> [Work instruction]
Output the lines of the records as a numbered list, starting at the line containing "基づいており、私たちの生活にも馴染みのある成分の薬剤" and ending at the last line of the records, both included. Omit the pictures and any blank lines.

--- Data for review ---

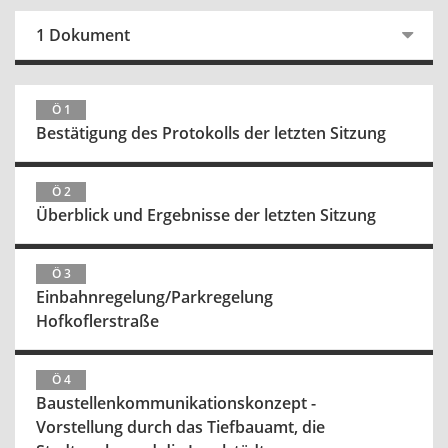
1 Dokument
Ö 1
Bestätigung des Protokolls der letzten Sitzung
Ö 2
Überblick und Ergebnisse der letzten Sitzung
Ö 3
Einbahnregelung/Parkregelung
Hofkoflerstraße
Ö 4
Baustellenkommunikationskonzept -
Vorstellung durch das Tiefbauamt, die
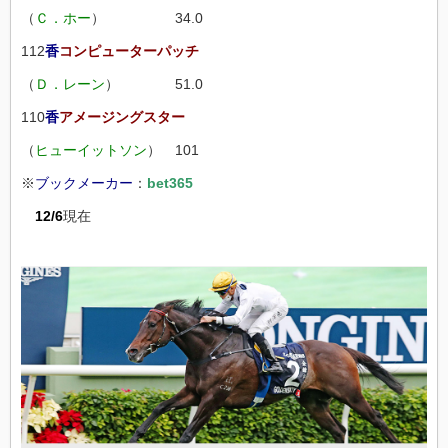
（
Ｃ．ホー
） 34.0
112
香
コンピューターパッチ
（
Ｄ．レーン
） 51.0
110
香
アメージングスター
（
ヒューイットソン
） 101
※
ブックメーカー
：
bet365
12/6
現在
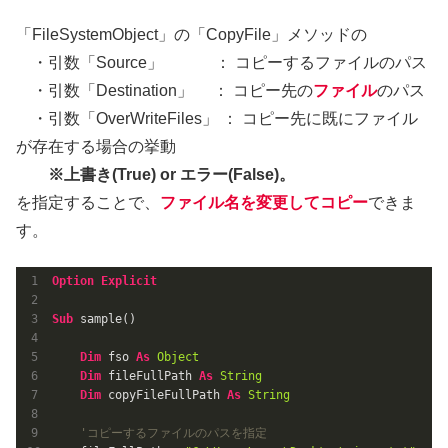
「FileSystemObject」の「CopyFile」メソッドの
・引数「Source」 ： コピーするファイルのパス
・引数「Destination」 ： コピー先の
ファイル
のパス
・引数「OverWriteFiles」 ： コピー先に既にファイル
が存在する場合の挙動
※上書き(True) or エラー(False)。
を指定することで、
ファイル名を変更してコピー
できま
す。
Option
Explicit
Sub
 sample()

Dim
 fso 
As
Object
Dim
 fileFullPath 
As
String
Dim
 copyFileFullPath 
As
String
'コピーするファイルのパスを指定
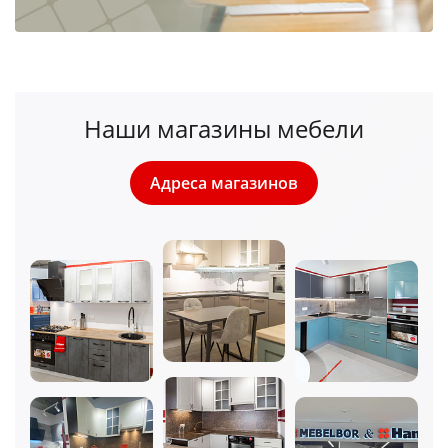
Наши магазины мебели
Адреса магазинов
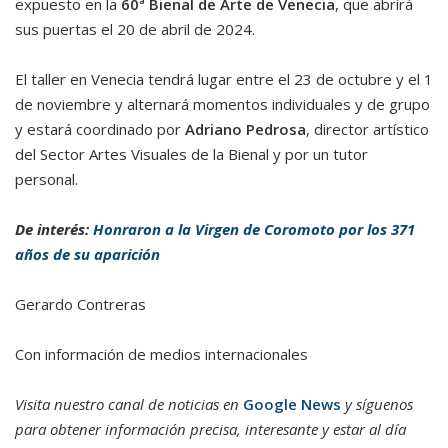
expuesto en la
60ª Bienal de Arte de Venecia
, que abrirá
sus puertas el 20 de abril de 2024.
El taller en Venecia tendrá lugar entre el 23 de octubre y el 1
de noviembre y alternará momentos individuales y de grupo
y estará coordinado por
Adriano Pedrosa
, director artístico
del Sector Artes Visuales de la Bienal y por un tutor
personal.
De interés:
Honraron a la Virgen de Coromoto por los 371
años de su aparición
Gerardo Contreras
Con información de medios internacionales
Visita nuestro canal de noticias en
Google News
y síguenos
para obtener información precisa, interesante y estar al día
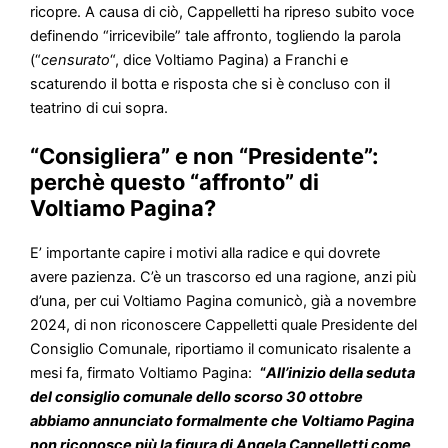
ricopre. A causa di ciò, Cappelletti ha ripreso subito voce
definendo “irricevibile” tale affronto, togliendo la parola
(“
censurato
“, dice Voltiamo Pagina) a Franchi e
scaturendo il botta e risposta che si è concluso con il
teatrino di cui sopra.
“Consigliera” e non “Presidente”:
perchè questo “affronto” di
Voltiamo Pagina?
E’ importante capire i motivi alla radice e qui dovrete
avere pazienza. C’è un trascorso ed una ragione, anzi più
d’una, per cui Voltiamo Pagina comunicò, già a novembre
2024, di non riconoscere Cappelletti quale Presidente del
Consiglio Comunale, riportiamo il comunicato risalente a
mesi fa, firmato Voltiamo Pagina:
“
All’inizio della seduta
del consiglio comunale dello scorso 30 ottobre
abbiamo annunciato formalmente che Voltiamo Pagina
non riconosce più la figura di Angela Cappelletti come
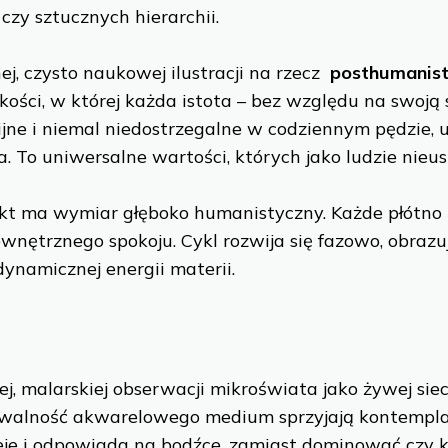
czy sztucznych hierarchii.
, czysto naukowej ilustracji na rzecz
posthumanist
skości, w której każda istota – bez względu na swoj
ijne i niemal niedostrzegalne w codziennym pędzie, 
. To uniwersalne wartości, których jako ludzie nieu
ojekt ma wymiar głęboko humanistyczny. Każde płótno 
nętrznego spokoju. Cykl rozwija się fazowo, obrazu
dynamicznej energii materii.
, malarskiej obserwacji mikroświata jako żywej sieci
dywalność akwarelowego medium sprzyjają kontemplac
tnieje i odpowiada na bodźce, zamiast dominować czy k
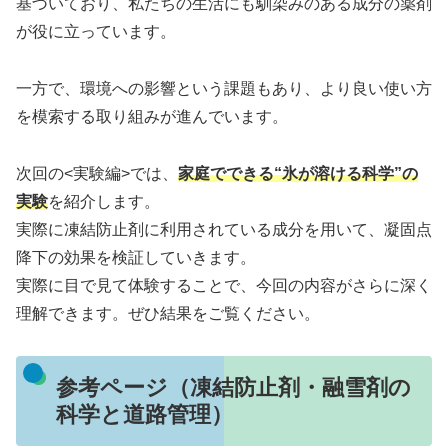
基づいており、私たちの生活にも馴染みのある成分の薬剤
が役に立っています。
一方で、環境への影響という課題もあり、より良い使い方
を模索する取り組みが進んでいます。
次回の<実験編>では、
家庭でできる“氷が溶ける科学”の
実験
を紹介します。
実際に凍結防止剤に利用されている成分を用いて、凝固点
降下の効果を検証していきます。
実際に目で見て体験することで、今回の内容がさらに深く
理解できます。ぜひ結果をご覧ください。
参考ページ（凍結防止剤・融雪剤の
科学と道路管理）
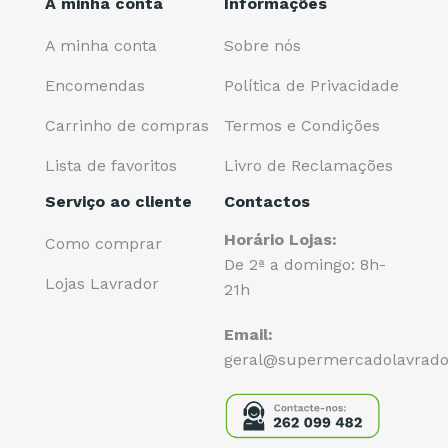
A minha conta
Informações
A minha conta
Sobre nós
Encomendas
Política de Privacidade
Carrinho de compras
Termos e Condições
Lista de favoritos
Livro de Reclamações
Serviço ao cliente
Contactos
Horário Lojas:
Como comprar
De 2ª a domingo: 8h-
Lojas Lavrador
21h
Email:
geral@supermercadolavrado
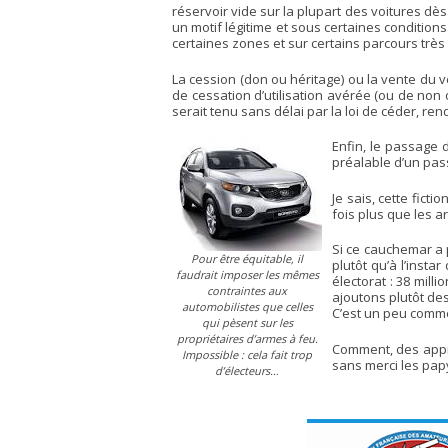
réservoir vide sur la plupart des voitures dès 
un motif légitime et sous certaines conditions
certaines zones et sur certains parcours très 
La cession (don ou héritage) ou la vente du 
de cessation d’utilisation avérée (ou de non 
serait tenu sans délai par la loi de céder, re
Enfin, le passage d
préalable d’un pas
Je sais, cette fict
fois plus que les a
Si ce cauchemar a 
Pour être équitable, il
plutôt qu’à l’inst
faudrait imposer les mêmes
électorat : 38 mill
contraintes aux
ajoutons plutôt des
automobilistes que celles
C’est un peu comme
qui pèsent sur les
propriétaires d’armes à feu.
Comment, des appren
Impossible : cela fait trop
sans merci les papy
d’électeurs…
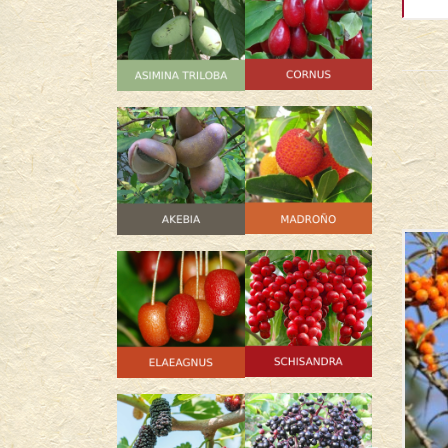
SIN
STOCK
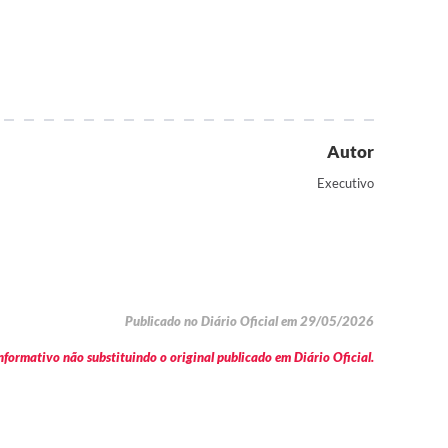
Autor
Executivo
Publicado no Diário Oficial em 29/05/2026
formativo não substituindo o original publicado em Diário Oficial.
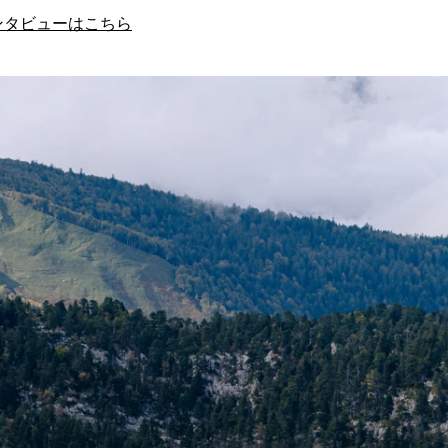
ンタビューはこちら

---

> [Solution for this task]
1. 基づいており、私たちの生活にも馴染みのある成分の薬剤
2. が役に立っています。
3. 一方で、環境への影響という課題もあり、より良い使い方
4. を模索する取り組みが進んでいます。
5. 次回の<実験編>では、
6. 家庭でできる“氷が溶ける科学”の
7. 実験
8. を紹介します。
9. 実際に凍結防止剤に利用されている成分を用いて、凝固点
10. 降下の効果を検証していきます。
11. 実際に目で見て体験することで、今回の内容がさらに深く
12. 理解できます。ぜひ結果をご覧ください。
13. 参考ページ（凍結防止剤・融雪剤の
14. 科学と道路管理）
15. A minha conta
16. Informações
17. A minha conta
18. Sobre nós
19. Encomendas
20. Política de Privacidade
21. Carrinho de compras
22. Termos e Condições
23. Lista de favoritos
24. Livro de Reclamações
25. Serviço ao cliente
26. Contactos
27. Horário Lojas:
28. Como comprar
29. De 2ª a domingo: 8h-
30. Lojas Lavrador
31. 21h
32. Email:
33. geral@supermercadolavrado
34. réservoir vide sur la plupart des voitures dès 
35. un motif légitime et sous certaines conditions
36. certaines zones et sur certains parcours très 
37. La cession (don ou héritage) ou la vente du 
38. de cessation d’utilisation avérée (ou de non 
39. serait tenu sans délai par la loi de céder, re
40. Enfin, le passage d
41. préalable d’un pas
42. Je sais, cette fict
43. fois plus que les a
44. Si ce cauchemar a 
45. Pour être équitable, il
46. plutôt qu’à l’inst
47. faudrait imposer les mêmes
48. électorat : 38 mill
49. contraintes aux
50. ajoutons plutôt des
51. automobilistes que celles
52. C’est un peu comme
53. qui pèsent sur les
54. propriétaires d’armes à feu.
55. Comment, des appren
56. Impossible : cela fait trop
57. sans merci les papy
58. d’électeurs…
59. SIN
60. STOCK
61. Autor
62. Executivo
63. Publicado no Diário Oficial em 29/05/2026
64. formativo não substituindo o original publicado em Diário Oficial.
65. ンタビューはこちら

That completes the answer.